======== DATA RECORDS

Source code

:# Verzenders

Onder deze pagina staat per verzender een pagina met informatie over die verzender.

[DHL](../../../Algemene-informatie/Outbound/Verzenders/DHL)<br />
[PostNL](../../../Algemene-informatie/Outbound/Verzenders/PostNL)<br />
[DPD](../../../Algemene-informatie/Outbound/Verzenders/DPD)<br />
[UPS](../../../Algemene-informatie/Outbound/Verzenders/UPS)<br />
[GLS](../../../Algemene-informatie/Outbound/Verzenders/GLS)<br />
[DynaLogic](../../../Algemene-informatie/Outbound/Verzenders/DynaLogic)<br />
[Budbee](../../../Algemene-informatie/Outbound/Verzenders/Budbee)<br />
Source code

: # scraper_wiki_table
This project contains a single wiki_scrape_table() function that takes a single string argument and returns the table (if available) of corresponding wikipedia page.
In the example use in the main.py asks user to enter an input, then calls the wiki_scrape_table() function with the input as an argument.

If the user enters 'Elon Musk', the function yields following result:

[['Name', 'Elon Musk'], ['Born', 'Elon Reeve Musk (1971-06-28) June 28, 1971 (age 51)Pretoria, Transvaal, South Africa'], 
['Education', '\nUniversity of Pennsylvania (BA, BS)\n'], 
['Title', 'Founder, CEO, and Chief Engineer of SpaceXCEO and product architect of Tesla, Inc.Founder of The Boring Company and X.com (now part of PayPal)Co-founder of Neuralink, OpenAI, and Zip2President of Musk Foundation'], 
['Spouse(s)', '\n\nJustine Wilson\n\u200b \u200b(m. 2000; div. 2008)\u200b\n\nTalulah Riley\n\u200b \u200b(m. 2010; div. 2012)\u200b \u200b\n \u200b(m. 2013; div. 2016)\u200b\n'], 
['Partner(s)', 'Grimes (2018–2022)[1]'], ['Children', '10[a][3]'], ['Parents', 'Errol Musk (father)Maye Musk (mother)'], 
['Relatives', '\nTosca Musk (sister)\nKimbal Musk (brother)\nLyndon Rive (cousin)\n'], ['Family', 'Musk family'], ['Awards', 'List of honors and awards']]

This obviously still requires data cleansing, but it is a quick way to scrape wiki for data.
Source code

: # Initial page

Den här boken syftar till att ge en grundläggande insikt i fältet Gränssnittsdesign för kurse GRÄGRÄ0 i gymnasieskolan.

================
======== DATA RECORDS

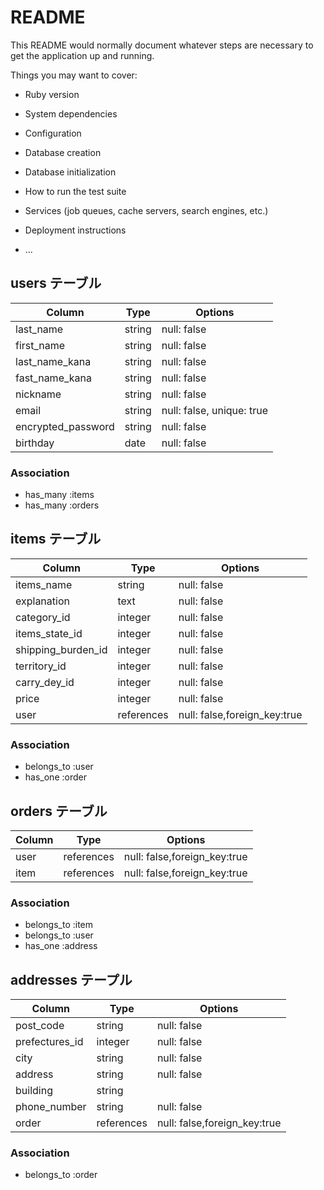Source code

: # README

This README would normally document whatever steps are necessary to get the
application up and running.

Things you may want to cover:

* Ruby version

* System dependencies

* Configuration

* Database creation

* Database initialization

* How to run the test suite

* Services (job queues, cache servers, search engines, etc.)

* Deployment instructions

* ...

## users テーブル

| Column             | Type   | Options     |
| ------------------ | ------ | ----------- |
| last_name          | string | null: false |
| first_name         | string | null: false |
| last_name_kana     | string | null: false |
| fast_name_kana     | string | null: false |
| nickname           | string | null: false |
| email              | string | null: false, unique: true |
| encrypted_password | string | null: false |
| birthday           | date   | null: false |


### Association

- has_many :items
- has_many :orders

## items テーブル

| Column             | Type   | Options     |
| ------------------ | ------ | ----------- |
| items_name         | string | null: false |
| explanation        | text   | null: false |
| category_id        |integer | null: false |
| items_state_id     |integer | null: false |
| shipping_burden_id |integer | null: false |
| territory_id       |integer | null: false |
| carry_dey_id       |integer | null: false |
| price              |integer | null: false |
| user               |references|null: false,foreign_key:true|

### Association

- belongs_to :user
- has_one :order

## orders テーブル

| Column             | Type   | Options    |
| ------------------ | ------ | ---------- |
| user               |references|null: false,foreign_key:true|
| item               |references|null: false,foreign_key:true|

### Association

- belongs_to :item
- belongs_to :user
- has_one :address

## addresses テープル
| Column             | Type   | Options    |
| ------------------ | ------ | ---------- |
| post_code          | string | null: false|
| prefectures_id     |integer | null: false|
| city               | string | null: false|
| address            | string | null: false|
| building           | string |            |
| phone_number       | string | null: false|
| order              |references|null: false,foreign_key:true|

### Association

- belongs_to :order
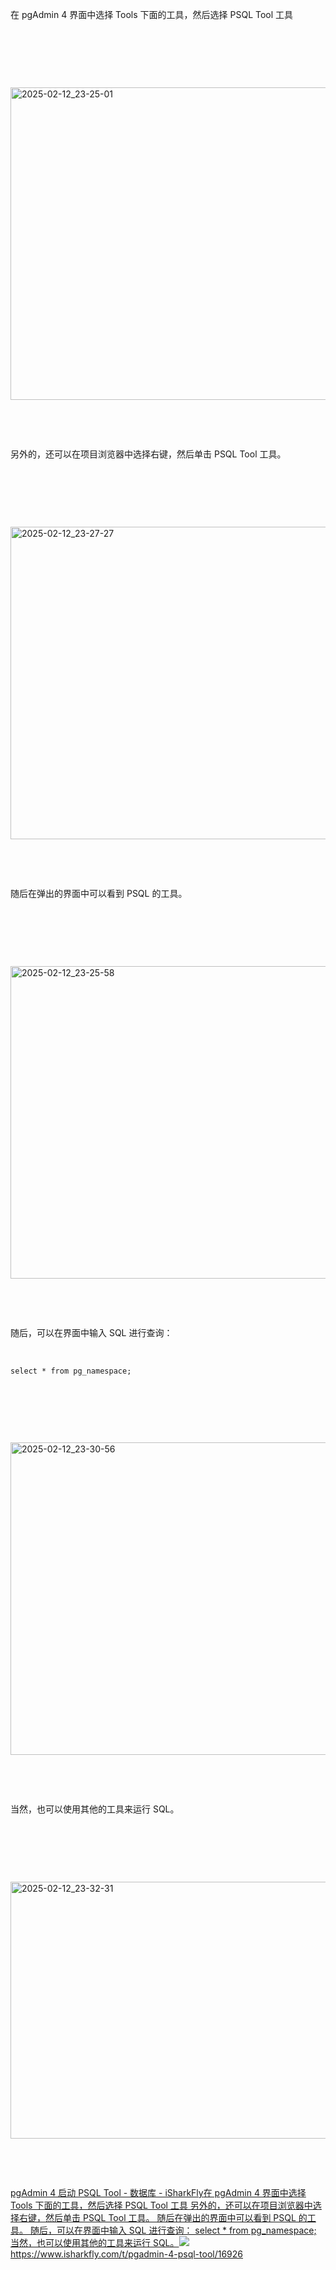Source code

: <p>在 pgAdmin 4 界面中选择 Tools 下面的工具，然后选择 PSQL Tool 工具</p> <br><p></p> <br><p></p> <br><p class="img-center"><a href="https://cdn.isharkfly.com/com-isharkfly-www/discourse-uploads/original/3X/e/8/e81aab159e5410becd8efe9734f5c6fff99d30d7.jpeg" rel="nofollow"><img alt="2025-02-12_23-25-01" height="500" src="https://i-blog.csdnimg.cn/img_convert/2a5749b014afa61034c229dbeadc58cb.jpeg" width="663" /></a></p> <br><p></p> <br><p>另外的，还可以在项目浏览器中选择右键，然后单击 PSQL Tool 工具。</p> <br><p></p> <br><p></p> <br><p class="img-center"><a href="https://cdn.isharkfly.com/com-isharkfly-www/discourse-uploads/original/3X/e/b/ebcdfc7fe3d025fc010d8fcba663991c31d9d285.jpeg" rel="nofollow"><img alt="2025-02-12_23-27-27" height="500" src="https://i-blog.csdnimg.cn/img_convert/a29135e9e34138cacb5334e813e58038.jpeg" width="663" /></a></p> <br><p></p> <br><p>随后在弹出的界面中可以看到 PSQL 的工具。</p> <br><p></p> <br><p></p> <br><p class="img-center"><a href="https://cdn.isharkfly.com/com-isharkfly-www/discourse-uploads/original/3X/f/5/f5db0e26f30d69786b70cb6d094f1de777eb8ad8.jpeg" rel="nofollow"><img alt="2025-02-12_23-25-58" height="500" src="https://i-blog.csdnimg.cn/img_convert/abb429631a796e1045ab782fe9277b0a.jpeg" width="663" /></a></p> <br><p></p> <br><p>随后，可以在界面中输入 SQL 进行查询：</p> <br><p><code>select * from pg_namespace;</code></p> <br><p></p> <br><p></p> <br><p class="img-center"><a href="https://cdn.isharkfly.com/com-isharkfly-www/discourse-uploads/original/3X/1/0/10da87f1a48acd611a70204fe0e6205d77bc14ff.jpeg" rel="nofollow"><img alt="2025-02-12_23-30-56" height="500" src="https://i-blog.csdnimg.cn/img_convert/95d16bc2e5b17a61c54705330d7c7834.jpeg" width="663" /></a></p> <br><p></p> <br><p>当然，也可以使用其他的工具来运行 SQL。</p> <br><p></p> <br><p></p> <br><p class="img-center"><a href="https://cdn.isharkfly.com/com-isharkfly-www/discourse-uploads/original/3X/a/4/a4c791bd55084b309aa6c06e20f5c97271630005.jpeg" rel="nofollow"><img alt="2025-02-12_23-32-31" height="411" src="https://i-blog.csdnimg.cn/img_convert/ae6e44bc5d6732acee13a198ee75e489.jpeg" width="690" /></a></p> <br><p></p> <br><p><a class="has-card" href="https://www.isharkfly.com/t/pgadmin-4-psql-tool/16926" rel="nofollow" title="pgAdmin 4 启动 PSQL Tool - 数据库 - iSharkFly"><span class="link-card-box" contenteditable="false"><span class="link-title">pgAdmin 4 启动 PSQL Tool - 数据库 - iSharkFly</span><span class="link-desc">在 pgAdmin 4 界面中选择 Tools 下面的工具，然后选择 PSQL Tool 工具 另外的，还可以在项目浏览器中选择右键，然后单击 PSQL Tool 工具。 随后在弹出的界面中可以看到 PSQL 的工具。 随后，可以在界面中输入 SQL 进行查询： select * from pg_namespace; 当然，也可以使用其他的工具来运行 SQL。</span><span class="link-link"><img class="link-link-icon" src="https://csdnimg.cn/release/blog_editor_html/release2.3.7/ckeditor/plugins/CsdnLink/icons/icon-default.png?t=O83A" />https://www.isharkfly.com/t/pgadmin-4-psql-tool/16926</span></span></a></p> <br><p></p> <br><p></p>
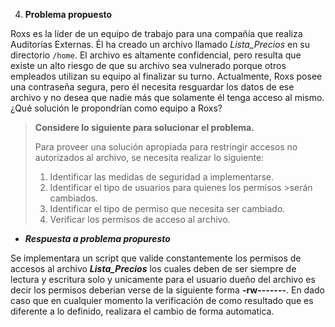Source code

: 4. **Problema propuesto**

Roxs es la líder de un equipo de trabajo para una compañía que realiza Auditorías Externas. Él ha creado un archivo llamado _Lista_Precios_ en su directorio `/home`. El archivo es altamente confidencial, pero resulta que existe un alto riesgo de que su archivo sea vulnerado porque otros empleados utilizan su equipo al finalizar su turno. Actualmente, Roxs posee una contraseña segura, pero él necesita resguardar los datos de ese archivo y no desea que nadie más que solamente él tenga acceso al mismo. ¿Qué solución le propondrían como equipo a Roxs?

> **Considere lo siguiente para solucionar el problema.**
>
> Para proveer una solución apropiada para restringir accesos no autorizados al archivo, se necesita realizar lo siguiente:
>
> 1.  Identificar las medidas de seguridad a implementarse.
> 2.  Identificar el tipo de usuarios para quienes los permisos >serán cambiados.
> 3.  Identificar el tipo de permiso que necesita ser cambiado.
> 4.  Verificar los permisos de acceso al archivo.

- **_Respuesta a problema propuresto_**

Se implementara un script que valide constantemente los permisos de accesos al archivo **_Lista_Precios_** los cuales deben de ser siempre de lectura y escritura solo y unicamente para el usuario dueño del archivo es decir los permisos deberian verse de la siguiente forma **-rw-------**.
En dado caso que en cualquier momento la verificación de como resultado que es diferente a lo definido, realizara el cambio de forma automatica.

================
======== DATA RECORDS

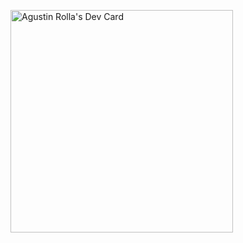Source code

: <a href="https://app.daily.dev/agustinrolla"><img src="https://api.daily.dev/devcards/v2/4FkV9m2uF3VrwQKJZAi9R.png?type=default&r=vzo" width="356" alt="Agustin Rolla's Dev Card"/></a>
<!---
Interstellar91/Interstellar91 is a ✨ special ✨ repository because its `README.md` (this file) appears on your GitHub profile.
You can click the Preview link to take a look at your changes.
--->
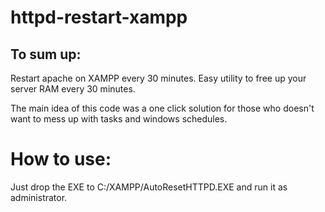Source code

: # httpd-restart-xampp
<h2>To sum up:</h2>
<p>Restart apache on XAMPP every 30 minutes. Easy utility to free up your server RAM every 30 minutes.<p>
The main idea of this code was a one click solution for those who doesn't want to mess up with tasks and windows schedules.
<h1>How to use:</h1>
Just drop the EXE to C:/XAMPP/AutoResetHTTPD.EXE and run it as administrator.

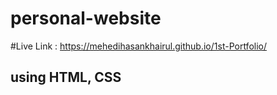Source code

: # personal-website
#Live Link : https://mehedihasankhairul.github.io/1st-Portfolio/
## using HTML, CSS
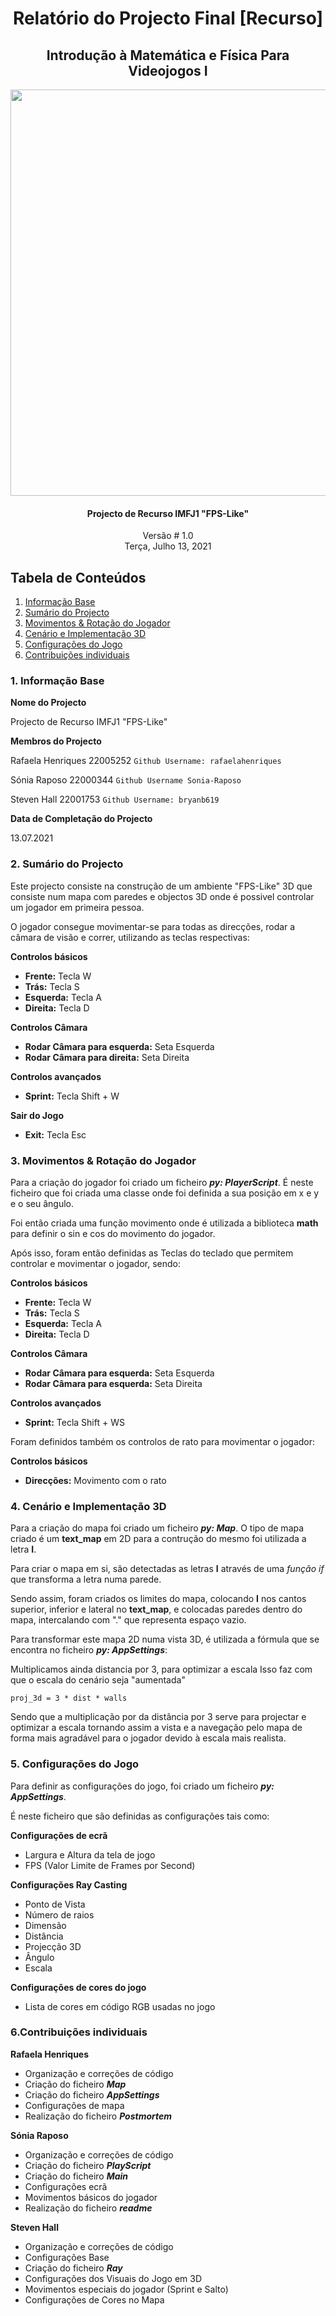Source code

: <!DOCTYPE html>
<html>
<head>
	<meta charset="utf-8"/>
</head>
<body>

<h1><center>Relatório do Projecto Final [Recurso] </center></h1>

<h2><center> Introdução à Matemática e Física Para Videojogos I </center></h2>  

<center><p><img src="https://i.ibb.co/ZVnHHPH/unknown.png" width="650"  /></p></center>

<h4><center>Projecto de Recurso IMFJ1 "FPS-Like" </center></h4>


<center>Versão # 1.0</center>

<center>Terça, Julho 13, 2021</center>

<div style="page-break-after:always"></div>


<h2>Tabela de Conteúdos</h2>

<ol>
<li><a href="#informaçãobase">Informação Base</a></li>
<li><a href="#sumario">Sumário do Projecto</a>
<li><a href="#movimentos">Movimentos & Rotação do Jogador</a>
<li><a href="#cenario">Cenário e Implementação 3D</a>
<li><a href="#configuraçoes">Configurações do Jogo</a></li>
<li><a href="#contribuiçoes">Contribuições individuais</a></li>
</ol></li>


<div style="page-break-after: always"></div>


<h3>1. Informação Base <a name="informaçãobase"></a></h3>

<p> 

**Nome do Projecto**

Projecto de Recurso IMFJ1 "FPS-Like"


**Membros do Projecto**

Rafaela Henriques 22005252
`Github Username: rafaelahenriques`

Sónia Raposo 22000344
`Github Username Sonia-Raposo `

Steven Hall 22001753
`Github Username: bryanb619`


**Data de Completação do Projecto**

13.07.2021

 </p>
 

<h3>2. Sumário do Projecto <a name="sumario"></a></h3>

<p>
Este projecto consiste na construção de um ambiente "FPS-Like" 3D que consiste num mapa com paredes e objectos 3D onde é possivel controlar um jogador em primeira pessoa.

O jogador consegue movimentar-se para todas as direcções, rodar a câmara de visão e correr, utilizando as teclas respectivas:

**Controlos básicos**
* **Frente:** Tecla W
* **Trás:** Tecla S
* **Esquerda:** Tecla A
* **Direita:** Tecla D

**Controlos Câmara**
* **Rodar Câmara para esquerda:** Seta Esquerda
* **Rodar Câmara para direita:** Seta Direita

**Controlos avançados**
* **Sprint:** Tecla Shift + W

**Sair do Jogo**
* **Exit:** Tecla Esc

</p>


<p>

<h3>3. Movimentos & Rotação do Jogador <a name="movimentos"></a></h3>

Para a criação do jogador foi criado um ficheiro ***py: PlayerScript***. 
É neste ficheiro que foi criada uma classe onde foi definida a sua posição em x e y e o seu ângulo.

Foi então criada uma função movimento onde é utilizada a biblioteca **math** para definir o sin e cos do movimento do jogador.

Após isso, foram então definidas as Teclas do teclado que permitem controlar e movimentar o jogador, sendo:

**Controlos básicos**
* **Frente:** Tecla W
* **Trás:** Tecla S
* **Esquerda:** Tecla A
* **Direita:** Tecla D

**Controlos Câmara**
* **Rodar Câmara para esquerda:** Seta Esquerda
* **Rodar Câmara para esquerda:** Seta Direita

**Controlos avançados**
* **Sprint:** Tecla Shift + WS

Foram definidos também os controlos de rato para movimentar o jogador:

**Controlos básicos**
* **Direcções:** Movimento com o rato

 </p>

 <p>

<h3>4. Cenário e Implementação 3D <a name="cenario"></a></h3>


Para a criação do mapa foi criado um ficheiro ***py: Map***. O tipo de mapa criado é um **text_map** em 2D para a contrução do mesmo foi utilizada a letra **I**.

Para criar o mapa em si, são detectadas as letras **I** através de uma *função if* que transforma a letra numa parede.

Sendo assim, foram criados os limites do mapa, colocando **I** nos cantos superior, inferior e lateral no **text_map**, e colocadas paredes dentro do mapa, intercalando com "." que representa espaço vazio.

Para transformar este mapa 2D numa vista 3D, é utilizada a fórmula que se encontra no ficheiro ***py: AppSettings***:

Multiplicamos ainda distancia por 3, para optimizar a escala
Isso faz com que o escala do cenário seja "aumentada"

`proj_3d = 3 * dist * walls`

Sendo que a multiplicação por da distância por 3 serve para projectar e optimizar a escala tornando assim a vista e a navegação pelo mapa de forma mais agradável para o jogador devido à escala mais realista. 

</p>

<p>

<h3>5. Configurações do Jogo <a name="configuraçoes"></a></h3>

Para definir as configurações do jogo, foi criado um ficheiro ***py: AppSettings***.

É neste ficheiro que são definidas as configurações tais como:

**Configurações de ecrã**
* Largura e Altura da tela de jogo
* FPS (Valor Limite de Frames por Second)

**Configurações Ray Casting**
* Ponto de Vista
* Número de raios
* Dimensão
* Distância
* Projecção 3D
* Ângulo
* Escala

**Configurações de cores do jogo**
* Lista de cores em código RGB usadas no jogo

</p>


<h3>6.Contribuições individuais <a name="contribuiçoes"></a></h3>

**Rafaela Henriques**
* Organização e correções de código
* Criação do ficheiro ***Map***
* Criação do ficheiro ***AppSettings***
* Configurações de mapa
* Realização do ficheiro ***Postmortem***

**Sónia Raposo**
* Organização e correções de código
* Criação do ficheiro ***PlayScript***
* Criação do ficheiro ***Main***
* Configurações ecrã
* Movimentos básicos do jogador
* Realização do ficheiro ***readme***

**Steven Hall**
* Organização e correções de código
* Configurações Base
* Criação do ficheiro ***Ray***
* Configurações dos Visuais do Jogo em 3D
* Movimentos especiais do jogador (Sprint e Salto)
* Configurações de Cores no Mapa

================

WHAT TO WORK ON:
Please state the number of lines above that hold the string "função", with nothing else added.

SOLUTION FOR THIS PROBLEM:
2